Lacy snorted. “Hard to believe that Sam had to leave.”
“Yeah,” Kristi said on a sigh, and crossed the street, matching her strides to Lacy’s. “That urge to bolt out of a hard situation was really more Jack than Sam. Jack never could stand any really deep emotional thing. If a woman cried around him, he’d vanish in a blink.”
“I remember,” Lacy said wistfully. Hadn’t they all teased Jack about his inability to handle any relationship that looked deeper than a puddle?
“I love both of my brothers,” Kristi told her, “but I always knew that Sam was the dependable one. Jack was fun—God, he was fun!” Her smile was wide for a split second, then faded. “But you never knew if he’d be home for dinner or if he’d be on his way to Austria for the skiing instead.”
Kristi was right. Sam had always been the responsible one. The one you could count on, Lacy thought. Which had made his leaving all that much harder to understand. To accept. As for forgiving, how did you forgive someone you had trusted above everyone else for breaking their word and your heart along with it?

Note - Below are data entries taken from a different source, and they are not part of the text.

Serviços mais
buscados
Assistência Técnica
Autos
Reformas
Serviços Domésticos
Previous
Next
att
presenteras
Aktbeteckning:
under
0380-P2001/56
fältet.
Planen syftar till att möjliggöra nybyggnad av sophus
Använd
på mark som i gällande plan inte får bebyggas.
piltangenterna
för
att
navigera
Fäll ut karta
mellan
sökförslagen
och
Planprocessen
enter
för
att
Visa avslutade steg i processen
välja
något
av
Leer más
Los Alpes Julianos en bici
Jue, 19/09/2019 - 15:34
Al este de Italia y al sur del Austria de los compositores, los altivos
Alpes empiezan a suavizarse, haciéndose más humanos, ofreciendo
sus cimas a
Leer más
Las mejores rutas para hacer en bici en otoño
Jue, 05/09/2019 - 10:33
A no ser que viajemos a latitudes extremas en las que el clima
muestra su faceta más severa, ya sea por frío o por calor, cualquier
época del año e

“I kind of hate to admit it, but Tony may be right,” Kristi was saying. “I mean, I’m still mad at Sam, but when I see him with Dad, it makes it harder to stay mad, you know?”
“Yeah, I do.” That was part of her problem, Lacy thought. She so wanted to keep her sense of righteous anger burning bright, but every time she saw Sam with his father, she softened a little. When she watched him out on the slopes just yesterday, helping a little boy figure out how to make a parallel turn. When she saw him standing in the wind, talking future plans with the contractor. All of these images were fresh and new and starting to whittle away at the fury she had once been sure would be with her forever.